## What to do:
Starting at the line that has "right hip: (220, 803, -7)" and running through the last line, lay out the lines as a Markdown table with two columns, No. and Line, one numbered row per line, skipping any blank lines.

## Provided data:
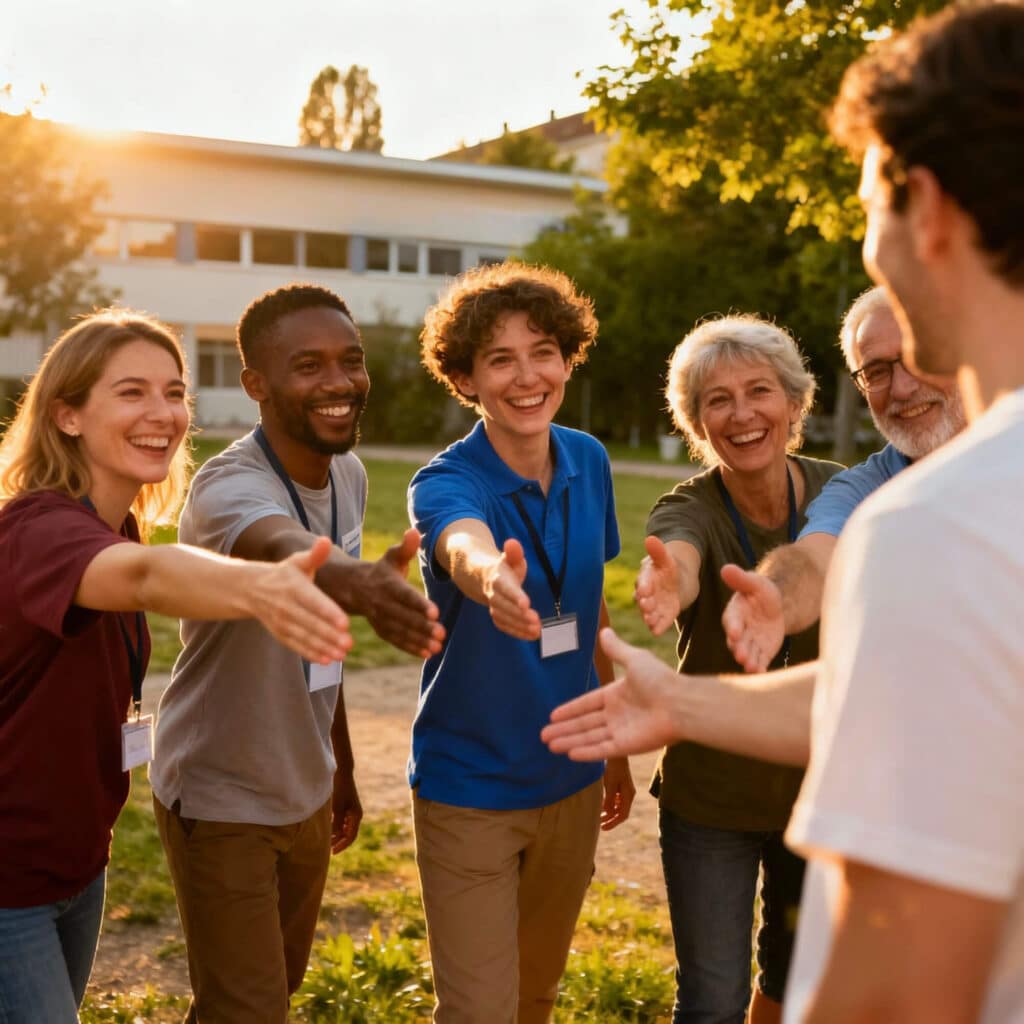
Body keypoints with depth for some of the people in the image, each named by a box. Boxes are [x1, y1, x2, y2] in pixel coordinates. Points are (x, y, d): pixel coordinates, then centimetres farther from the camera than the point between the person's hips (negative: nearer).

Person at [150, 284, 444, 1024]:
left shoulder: (349, 475, -1)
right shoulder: (229, 487, -25)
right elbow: (286, 549, -51)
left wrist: (342, 768, 13)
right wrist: (359, 581, -72)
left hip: (305, 792, 7)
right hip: (220, 803, -7)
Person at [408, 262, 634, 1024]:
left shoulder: (589, 463, -4)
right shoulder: (446, 483, -20)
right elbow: (465, 547, -45)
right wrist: (491, 577, -69)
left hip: (571, 781, 5)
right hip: (469, 791, -5)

## Your response:
| No. | Line |
|---|---|
| 1 | right hip: (220, 803, -7) |
| 2 | Person at [408, 262, 634, 1024]: |
| 3 | left shoulder: (589, 463, -4) |
| 4 | right shoulder: (446, 483, -20) |
| 5 | right elbow: (465, 547, -45) |
| 6 | right wrist: (491, 577, -69) |
| 7 | left hip: (571, 781, 5) |
| 8 | right hip: (469, 791, -5) |